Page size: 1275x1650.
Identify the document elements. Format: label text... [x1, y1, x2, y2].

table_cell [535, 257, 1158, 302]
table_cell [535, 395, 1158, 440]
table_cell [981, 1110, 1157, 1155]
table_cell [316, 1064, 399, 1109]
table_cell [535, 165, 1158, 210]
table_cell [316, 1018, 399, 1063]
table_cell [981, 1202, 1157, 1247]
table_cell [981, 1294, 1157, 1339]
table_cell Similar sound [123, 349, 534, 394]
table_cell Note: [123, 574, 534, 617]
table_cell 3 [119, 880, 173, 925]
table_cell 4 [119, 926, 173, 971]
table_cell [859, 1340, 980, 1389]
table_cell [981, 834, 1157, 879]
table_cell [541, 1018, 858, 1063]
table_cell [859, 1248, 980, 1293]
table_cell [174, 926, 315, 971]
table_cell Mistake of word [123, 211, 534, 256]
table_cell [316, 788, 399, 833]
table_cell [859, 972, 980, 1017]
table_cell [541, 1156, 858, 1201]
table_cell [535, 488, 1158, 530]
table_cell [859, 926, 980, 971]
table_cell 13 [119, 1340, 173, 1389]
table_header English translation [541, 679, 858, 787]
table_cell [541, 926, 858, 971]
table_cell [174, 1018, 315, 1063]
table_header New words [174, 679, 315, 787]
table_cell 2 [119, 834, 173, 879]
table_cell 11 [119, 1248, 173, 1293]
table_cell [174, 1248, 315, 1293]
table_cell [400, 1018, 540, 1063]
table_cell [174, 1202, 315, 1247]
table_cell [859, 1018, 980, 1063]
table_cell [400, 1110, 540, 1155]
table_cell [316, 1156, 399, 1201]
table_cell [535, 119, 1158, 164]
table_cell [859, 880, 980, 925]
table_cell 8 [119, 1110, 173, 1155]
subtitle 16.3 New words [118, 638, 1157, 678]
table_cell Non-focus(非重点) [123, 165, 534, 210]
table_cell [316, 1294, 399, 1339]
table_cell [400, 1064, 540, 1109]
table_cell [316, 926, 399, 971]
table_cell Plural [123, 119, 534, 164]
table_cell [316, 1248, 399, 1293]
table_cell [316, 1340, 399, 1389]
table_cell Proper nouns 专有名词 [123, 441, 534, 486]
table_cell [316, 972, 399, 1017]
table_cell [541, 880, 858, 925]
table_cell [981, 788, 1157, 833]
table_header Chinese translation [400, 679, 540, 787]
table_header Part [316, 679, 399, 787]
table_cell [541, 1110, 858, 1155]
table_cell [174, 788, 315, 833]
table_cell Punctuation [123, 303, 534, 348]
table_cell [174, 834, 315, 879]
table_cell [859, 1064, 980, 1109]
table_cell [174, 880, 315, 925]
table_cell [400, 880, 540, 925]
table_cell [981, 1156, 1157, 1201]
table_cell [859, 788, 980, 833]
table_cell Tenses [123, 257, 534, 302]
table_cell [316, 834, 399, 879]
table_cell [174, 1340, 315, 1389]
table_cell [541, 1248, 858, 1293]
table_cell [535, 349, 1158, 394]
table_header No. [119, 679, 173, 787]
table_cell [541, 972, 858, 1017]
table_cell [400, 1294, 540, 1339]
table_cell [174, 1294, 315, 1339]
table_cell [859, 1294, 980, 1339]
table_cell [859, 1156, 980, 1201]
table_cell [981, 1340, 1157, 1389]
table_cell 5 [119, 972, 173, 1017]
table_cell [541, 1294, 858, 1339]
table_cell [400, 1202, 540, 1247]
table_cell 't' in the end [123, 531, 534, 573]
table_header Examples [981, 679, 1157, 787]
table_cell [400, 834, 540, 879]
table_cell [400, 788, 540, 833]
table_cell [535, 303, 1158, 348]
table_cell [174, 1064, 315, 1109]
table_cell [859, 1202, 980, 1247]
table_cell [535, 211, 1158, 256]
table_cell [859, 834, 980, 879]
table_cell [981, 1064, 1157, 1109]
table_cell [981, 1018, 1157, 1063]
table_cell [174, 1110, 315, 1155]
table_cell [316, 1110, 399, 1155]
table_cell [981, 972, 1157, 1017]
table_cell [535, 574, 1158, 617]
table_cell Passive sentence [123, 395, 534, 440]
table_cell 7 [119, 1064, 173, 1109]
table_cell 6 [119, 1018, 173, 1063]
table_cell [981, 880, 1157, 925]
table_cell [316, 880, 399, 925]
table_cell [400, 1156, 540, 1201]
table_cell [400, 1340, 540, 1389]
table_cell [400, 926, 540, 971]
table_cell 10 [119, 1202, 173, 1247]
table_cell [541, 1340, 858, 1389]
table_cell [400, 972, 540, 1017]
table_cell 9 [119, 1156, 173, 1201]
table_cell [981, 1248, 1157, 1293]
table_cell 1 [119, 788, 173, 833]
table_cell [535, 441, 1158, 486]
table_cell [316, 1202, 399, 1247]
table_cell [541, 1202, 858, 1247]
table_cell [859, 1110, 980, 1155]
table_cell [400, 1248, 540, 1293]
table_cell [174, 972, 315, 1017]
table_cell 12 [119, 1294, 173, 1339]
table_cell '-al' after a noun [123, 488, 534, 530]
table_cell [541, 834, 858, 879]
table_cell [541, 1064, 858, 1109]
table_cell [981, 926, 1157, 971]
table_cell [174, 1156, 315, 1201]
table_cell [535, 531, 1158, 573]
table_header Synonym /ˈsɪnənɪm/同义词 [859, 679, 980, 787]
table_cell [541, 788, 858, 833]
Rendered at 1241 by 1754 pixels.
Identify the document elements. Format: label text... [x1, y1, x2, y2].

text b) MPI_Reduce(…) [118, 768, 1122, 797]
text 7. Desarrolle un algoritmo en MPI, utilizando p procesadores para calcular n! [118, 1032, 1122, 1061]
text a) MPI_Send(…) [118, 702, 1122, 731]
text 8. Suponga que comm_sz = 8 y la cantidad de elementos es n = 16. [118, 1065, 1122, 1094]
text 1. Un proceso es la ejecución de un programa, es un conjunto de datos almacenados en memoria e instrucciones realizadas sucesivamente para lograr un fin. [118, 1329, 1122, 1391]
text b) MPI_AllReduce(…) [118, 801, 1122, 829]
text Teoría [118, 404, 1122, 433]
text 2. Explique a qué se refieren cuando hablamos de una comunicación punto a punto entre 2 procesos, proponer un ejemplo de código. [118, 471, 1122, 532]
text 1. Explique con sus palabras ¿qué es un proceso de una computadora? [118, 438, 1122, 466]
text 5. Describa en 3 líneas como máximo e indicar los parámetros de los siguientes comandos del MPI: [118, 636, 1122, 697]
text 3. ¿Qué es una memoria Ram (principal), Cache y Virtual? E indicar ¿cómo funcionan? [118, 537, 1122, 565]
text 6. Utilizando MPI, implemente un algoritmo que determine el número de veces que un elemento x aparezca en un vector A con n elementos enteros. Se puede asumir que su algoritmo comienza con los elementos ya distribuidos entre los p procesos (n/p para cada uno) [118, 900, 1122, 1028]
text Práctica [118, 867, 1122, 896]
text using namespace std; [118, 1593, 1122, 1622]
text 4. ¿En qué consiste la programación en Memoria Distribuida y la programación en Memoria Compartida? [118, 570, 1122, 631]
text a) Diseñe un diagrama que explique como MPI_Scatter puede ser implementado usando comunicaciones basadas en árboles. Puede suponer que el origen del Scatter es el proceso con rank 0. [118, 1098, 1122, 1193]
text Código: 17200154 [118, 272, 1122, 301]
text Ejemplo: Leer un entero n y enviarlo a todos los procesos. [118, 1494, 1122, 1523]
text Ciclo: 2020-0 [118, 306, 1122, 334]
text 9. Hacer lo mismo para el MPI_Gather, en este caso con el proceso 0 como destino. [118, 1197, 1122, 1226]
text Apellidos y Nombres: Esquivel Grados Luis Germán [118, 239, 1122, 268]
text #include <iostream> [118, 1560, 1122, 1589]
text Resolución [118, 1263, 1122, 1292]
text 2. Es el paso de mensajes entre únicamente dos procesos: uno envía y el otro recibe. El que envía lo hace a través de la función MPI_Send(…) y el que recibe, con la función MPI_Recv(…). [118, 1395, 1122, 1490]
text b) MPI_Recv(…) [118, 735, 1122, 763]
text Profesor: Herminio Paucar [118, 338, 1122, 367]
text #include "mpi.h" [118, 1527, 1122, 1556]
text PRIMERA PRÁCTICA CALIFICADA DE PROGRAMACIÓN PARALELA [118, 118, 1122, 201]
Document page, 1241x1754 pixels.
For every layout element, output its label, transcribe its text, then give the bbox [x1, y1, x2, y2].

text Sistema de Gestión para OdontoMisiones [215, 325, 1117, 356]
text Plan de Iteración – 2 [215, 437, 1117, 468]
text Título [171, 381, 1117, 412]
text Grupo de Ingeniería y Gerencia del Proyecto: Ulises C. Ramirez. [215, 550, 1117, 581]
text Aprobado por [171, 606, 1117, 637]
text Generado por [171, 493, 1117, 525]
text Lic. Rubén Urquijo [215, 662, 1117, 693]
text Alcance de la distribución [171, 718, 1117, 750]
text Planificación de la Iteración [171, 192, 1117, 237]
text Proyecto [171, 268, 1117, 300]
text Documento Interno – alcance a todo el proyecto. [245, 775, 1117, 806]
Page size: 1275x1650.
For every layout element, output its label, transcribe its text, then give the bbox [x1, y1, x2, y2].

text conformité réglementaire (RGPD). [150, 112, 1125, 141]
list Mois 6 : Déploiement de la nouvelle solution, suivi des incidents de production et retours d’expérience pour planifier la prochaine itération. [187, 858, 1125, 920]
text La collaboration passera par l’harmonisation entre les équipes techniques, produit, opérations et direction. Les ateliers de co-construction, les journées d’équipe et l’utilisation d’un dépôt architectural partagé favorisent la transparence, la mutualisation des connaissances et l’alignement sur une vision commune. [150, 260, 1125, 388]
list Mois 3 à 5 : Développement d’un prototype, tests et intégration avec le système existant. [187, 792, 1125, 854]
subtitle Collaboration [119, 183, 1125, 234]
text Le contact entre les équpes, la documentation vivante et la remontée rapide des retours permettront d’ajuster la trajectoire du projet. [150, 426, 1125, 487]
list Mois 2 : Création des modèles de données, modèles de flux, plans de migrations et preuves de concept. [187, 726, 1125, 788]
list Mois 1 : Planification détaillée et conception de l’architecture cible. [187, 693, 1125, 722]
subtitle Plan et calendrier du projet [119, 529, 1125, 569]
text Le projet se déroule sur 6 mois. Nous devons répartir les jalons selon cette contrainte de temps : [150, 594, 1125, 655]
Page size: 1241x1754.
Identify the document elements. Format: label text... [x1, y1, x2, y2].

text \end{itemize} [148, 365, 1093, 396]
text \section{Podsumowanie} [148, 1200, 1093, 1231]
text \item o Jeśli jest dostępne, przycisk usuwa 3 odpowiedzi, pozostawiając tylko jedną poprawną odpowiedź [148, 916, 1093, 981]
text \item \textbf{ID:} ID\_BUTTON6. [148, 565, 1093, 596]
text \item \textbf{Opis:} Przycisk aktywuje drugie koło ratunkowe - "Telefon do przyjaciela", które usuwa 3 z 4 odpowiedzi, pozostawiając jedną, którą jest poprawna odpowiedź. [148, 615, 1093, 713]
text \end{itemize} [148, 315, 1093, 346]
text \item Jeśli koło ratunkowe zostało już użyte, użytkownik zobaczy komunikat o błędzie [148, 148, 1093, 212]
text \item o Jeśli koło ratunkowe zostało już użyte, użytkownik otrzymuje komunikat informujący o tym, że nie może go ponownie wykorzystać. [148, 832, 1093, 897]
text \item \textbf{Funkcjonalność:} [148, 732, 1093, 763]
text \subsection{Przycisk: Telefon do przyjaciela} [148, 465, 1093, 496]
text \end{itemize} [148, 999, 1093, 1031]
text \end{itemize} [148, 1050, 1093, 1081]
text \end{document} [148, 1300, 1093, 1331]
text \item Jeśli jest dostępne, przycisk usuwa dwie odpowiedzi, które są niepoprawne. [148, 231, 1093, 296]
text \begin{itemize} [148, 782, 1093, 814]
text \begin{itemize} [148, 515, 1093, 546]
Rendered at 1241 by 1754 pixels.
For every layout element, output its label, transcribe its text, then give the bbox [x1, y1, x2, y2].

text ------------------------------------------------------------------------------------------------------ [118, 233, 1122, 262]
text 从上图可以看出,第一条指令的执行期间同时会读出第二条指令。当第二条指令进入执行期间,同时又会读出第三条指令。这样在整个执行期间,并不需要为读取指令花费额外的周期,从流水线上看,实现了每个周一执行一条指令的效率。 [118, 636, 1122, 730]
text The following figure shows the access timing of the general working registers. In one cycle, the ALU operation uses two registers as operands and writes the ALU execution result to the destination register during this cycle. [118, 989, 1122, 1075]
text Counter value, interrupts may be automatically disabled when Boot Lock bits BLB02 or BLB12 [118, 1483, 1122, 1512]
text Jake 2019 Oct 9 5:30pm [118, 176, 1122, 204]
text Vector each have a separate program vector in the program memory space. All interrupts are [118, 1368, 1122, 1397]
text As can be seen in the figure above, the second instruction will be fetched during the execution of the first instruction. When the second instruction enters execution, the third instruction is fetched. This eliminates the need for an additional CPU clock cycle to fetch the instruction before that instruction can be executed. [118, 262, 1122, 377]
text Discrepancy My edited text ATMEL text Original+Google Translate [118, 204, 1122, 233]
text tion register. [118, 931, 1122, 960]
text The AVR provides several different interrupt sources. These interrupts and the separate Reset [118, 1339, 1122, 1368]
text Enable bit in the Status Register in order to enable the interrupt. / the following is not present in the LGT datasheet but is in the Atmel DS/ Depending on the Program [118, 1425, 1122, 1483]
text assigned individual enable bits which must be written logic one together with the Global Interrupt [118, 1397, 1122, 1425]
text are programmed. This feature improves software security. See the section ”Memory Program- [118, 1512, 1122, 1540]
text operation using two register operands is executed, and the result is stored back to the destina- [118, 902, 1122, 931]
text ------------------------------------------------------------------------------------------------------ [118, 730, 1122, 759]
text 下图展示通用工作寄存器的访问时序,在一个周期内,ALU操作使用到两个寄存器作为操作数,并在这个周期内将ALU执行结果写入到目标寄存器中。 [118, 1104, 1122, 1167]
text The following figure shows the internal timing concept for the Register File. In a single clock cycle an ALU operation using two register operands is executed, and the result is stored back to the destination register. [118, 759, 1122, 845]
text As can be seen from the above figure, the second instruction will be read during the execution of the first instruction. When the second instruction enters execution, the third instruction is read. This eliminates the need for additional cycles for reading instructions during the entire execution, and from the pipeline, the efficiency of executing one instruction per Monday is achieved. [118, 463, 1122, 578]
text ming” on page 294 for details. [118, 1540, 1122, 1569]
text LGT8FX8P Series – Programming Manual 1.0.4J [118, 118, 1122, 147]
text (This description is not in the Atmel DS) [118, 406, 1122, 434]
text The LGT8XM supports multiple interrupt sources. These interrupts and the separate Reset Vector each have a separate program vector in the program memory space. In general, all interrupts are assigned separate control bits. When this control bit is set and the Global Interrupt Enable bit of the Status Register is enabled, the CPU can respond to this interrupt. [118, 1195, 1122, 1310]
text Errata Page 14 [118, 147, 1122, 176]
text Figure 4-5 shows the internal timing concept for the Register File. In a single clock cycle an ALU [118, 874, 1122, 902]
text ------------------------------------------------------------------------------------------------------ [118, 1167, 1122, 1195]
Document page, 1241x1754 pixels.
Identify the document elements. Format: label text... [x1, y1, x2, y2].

Short exercise: Copy the listing word for word, starting with the line that contains "365, 1093, 396]" and going on through the line that contains "315, 1093, 346]".

Complete answer:
text \end{itemize} [148, 365, 1093, 396]
text \section{Podsumowanie} [148, 1200, 1093, 1231]
text \item o Jeśli jest dostępne, przycisk usuwa 3 odpowiedzi, pozostawiając tylko jedną poprawną odpowiedź [148, 916, 1093, 981]
text \item \textbf{ID:} ID\_BUTTON6. [148, 565, 1093, 596]
text \item \textbf{Opis:} Przycisk aktywuje drugie koło ratunkowe - "Telefon do przyjaciela", które usuwa 3 z 4 odpowiedzi, pozostawiając jedną, którą jest poprawna odpowiedź. [148, 615, 1093, 713]
text \end{itemize} [148, 315, 1093, 346]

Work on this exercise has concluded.